Strawberry (Mercedes Torres) dances with love interest Diego (Tyler Waage)

The group of women is led by Diva (Honey Davenport), who attempts to introduce newcomer Strawberry (Mercedes Torres) to the word of prostitution. In a Pretty Woman-esque twist, Strawberry falls madly in love with celebrity client Diego (Tyler Waage). She is ostracized by his rich female friends because of her transsexuality. Yet, she still fares better than her friends, who will soon discover that fellow prostitute Janet (Jay Knowles) has been horrifically murdered by one of her clients. The police will not avenge Janet’s death, nor will her family pay for her funeral.
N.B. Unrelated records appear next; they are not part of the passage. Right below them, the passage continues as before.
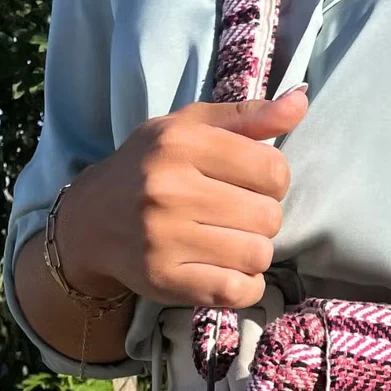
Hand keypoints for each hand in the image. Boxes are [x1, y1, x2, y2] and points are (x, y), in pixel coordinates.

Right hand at [58, 88, 308, 310]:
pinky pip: (240, 291)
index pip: (274, 170)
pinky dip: (245, 286)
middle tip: (232, 217)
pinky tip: (226, 271)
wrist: (90, 222)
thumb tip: (301, 100)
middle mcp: (169, 189)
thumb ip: (249, 117)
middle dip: (261, 219)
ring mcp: (164, 238)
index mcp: (180, 144)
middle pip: (270, 217)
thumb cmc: (152, 169)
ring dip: (253, 253)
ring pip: (259, 255)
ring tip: (226, 242)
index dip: (272, 181)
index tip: (248, 184)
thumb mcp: (191, 129)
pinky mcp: (165, 280)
The group comes together to put on a drag show at the popular LGBTQ club, Trinkets, in order to raise the funds to properly lay their friend to rest.

Trinkets touches on the magnitude of problems that the transsexual community endured, and continues to endure, in New York. Although these topics are mentioned, they lack depth and are lost in the flamboyant costuming and outrageous characters.

Notwithstanding amateur vocals and acting, the diverse cast’s ardor for the theater makes the play a pleasurable feast for the eyes. The audience devoured the piece, loving the flashy atmosphere and vulgar language. The joy on everyone’s faces while watching the characters sing and dance made this quite apparent. All in all, Trinkets makes for a fun night out on the town if you’re looking to dance and laugh the night away.